Task details:
Once you find the line containing "Oahppodoaimmahat" in the data below, copy it and each following line exactly, up to and including the line containing "21.06.2018 – BRANDSchutz", and nothing else.

::::::::::

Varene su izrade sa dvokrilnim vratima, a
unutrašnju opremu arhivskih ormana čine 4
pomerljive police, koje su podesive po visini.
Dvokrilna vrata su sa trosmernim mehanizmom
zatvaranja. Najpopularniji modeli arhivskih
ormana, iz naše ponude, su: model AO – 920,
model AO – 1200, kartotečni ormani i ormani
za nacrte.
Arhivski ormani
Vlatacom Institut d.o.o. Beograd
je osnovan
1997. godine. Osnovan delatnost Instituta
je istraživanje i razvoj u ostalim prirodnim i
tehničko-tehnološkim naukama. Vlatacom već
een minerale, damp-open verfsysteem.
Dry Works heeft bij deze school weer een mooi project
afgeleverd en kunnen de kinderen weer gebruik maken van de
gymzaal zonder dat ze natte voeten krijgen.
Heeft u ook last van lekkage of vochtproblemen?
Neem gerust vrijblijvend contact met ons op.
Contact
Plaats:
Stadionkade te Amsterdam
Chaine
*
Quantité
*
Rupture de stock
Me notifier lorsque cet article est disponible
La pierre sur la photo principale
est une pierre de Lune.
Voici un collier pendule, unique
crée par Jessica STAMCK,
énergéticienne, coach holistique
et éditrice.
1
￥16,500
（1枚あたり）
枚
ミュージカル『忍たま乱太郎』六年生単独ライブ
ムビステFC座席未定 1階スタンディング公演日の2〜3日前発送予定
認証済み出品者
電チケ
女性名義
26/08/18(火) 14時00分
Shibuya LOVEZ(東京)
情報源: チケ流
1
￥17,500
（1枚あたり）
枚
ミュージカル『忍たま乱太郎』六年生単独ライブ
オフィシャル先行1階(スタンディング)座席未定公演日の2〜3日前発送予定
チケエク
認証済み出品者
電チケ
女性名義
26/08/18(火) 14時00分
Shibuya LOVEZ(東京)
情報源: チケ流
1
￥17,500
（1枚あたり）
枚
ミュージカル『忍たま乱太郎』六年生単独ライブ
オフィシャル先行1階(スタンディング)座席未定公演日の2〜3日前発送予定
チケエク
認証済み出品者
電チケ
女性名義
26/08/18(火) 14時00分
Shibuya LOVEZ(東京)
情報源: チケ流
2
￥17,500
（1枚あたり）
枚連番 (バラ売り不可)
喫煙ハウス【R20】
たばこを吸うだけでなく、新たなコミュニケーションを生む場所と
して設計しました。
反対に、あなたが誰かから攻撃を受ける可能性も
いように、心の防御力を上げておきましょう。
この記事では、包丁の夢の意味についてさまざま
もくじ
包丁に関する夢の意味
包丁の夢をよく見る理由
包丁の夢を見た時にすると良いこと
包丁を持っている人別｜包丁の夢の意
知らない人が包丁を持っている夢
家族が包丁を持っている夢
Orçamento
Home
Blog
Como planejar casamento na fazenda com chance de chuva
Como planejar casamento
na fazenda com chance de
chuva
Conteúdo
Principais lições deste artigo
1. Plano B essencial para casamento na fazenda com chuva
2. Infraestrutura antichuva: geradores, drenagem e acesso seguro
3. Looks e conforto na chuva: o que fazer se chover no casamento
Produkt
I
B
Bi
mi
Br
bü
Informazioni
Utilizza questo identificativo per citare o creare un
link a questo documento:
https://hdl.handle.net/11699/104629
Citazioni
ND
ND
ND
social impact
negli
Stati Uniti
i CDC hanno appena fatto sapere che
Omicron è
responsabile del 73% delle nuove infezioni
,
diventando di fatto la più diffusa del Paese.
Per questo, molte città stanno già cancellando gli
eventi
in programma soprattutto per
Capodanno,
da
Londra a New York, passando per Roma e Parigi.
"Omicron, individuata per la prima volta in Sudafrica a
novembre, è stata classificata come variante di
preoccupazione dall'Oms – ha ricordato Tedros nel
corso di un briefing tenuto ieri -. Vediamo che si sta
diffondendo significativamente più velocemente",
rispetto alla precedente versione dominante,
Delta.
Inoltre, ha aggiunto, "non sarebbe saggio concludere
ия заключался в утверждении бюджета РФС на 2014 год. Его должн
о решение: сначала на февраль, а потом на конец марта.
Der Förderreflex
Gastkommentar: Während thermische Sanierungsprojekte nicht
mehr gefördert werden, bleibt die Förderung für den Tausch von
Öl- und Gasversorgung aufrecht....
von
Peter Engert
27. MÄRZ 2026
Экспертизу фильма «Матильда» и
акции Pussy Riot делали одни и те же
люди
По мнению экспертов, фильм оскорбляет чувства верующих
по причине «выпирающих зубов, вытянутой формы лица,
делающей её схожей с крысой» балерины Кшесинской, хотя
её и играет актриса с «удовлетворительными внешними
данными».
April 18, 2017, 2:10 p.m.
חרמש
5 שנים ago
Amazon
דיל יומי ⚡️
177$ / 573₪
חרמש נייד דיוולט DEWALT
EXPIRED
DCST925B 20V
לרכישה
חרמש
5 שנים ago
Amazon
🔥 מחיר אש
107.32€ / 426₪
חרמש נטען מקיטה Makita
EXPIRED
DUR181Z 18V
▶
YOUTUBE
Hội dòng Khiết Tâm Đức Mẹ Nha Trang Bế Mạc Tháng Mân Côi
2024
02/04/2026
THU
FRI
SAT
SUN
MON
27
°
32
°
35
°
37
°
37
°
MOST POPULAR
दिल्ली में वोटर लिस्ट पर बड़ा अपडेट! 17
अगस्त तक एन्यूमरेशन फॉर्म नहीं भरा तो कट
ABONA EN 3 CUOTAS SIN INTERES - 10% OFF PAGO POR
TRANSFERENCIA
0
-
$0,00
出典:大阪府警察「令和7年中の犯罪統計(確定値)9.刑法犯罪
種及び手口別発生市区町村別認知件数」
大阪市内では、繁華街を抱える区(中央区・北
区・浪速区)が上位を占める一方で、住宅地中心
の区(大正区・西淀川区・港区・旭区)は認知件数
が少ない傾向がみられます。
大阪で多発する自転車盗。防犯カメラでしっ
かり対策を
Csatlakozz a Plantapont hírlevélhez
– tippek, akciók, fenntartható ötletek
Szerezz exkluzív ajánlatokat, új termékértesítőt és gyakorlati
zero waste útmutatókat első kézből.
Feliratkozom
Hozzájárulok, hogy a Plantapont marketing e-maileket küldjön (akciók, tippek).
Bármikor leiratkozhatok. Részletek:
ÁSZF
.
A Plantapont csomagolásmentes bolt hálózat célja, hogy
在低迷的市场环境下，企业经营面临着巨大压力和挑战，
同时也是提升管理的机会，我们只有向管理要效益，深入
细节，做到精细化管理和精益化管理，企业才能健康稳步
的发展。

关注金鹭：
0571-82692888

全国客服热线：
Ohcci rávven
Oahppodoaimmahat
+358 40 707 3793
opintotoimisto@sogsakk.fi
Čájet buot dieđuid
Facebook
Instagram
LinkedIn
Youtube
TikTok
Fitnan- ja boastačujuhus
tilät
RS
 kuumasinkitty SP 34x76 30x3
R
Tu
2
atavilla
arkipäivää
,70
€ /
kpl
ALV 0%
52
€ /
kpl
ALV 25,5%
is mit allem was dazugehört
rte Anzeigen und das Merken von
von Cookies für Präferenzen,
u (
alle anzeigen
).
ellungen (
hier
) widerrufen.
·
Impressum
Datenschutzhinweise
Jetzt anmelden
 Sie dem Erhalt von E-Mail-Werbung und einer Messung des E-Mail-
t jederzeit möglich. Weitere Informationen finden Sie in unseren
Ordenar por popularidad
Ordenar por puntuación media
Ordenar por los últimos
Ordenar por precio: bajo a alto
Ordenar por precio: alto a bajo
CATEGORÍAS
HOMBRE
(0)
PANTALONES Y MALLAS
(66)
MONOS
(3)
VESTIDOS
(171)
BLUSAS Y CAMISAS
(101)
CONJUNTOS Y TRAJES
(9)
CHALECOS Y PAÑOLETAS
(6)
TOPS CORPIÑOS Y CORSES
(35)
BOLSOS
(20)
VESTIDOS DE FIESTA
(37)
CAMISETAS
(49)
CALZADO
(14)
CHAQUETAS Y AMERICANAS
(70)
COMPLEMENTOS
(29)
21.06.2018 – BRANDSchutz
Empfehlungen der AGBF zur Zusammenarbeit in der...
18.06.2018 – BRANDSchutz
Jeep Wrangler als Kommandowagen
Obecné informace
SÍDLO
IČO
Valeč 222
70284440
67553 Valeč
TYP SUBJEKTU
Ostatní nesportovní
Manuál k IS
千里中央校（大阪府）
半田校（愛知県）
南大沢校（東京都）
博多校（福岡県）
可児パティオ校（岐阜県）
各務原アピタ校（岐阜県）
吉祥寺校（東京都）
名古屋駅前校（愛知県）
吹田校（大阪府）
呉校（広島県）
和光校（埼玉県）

::::::::::

Response area:
Oahppodoaimmahat
+358 40 707 3793
opintotoimisto@sogsakk.fi
Čájet buot dieđuid
Facebook
Instagram
LinkedIn
Youtube
TikTok
Fitnan- ja boastačujuhus
tilät
RS
 kuumasinkitty SP 34x76 30x3
R
Tu
2
atavilla
arkipäivää
,70
€ /
kpl
ALV 0%
52
€ /
kpl
ALV 25,5%
is mit allem was dazugehört
rte Anzeigen und das Merken von
von Cookies für Präferenzen,
u (
alle anzeigen
).
ellungen (
hier
) widerrufen.
·
Impressum
Datenschutzhinweise
Jetzt anmelden
 Sie dem Erhalt von E-Mail-Werbung und einer Messung des E-Mail-
t jederzeit möglich. Weitere Informationen finden Sie in unseren
Ordenar por popularidad
Ordenar por puntuación media
Ordenar por los últimos
Ordenar por precio: bajo a alto
Ordenar por precio: alto a bajo
CATEGORÍAS
HOMBRE
(0)
PANTALONES Y MALLAS
(66)
MONOS
(3)
VESTIDOS
(171)
BLUSAS Y CAMISAS
(101)
CONJUNTOS Y TRAJES
(9)
CHALECOS Y PAÑOLETAS
(6)
TOPS CORPIÑOS Y CORSES
(35)
BOLSOS
(20)
VESTIDOS DE FIESTA
(37)
CAMISETAS
(49)
CALZADO
(14)
CHAQUETAS Y AMERICANAS
(70)
COMPLEMENTOS
(29)
21.06.2018 – BRANDSchutz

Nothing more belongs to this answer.